TASK GOAL.
Carry on the account of Colin Picard's visa cancellation, picking up right after its final sentence.

───── PROVIDED PASSAGE ─────

What happened
Colin David Picard, a New Zealand citizen who had lived in Australia for decades, was convicted in the Supreme Court of Tasmania on 31 July 2013 of trafficking in methylamphetamine ("Ice"). He received a three-year sentence of imprisonment. While serving that sentence, a delegate of the Minister for Immigration and Border Protection cancelled his Class TY Subclass 444 Special Category (Temporary) visa on 7 January 2015 pursuant to the mandatory cancellation power in s 501(3A) of the Migration Act 1958 (Cth). The delegate was satisfied that Mr Picard did not pass the character test because he had a substantial criminal record (s 501(6)(a) and s 501(7)(c)) and was serving a full-time sentence of imprisonment.
The Department wrote to Mr Picard on 8 January 2015 notifying him of the cancellation and inviting him to make representations under s 501CA(4) seeking revocation. The letter expressly directed his attention to Ministerial Direction No 65, which identifies primary considerations including protection of the Australian community, the nature and seriousness of the conduct, and the risk of re-offending. Mr Picard responded on 27 January 2015 with written submissions and character references, asserting that he did not constitute an unacceptable risk to the community.
On 3 March 2015 the Department wrote again, enclosing additional material including a Prison Conduct Report dated 7 January 2015 which noted that Mr Picard was the former State President of the Rebels motorcycle club and had maintained contact through calls and visits. A further letter of 20 March 2015 specifically invited comment on "any past and current association, and your intended future association, with the motorcycle club and its members". Mr Picard replied on 31 March 2015. He acknowledged 27 years' membership, ten years as State President in Launceston, his resignation upon being charged, and his current status as a "retired member". He stated that he could "still associate with my mates in the club", could "ride around with them and with my mates in other states", and assured the Minister that the club did not require members to sell drugs.

───── LISTED ENTRIES ─────

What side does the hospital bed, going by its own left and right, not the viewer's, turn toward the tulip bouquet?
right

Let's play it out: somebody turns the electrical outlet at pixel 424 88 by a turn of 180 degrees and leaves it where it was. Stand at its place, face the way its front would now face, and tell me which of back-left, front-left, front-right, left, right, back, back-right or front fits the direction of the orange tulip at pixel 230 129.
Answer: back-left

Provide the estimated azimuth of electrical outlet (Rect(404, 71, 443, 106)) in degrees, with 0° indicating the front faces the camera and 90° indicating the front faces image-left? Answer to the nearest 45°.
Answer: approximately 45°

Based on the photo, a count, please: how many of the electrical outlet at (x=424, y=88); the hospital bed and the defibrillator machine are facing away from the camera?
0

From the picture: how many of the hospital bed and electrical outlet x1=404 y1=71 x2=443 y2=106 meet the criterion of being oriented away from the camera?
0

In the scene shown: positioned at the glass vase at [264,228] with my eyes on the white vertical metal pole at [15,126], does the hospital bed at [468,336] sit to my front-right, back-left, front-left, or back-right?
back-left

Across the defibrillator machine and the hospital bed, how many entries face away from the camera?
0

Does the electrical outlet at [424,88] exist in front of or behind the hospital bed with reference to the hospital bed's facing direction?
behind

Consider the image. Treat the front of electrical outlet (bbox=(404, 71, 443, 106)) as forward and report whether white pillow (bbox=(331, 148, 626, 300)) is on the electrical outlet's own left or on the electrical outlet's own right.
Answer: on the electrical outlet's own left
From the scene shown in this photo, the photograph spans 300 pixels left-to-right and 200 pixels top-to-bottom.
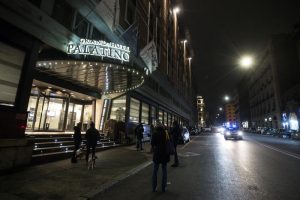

─────

ANSWER BOX.
An issues paper was prepared for the Minister which recorded Mr Picard's admissions, noted that the Rebels are classified by the Australian Crime Commission as an outlaw motorcycle gang (OMCG) "with links to organised crime in Australia", and observed that his continued association "may cause you to hold some reservations about his progress to rehabilitation". The Minister personally considered the paper and all attachments. On 18 June 2015 he decided not to revoke the cancellation. His statement of reasons placed significant weight on the objective seriousness of the trafficking offence (conducted on a commercial scale to fund retirement), Mr Picard's lengthy and senior membership of the Rebels, his ongoing financial pressures, and the potential harm to the community from further methylamphetamine trafficking. At [43] the Minister noted Mr Picard's retired status and intention to continue riding with Rebels associates but recorded only "some reservations" about rehabilitation. Overall the Minister assessed the risk of re-offending as low ([44]) but concluded that Mr Picard represented an unacceptable risk of harm to the Australian community and that community protection outweighed the best interests of his grandchildren and other countervailing considerations ([52]).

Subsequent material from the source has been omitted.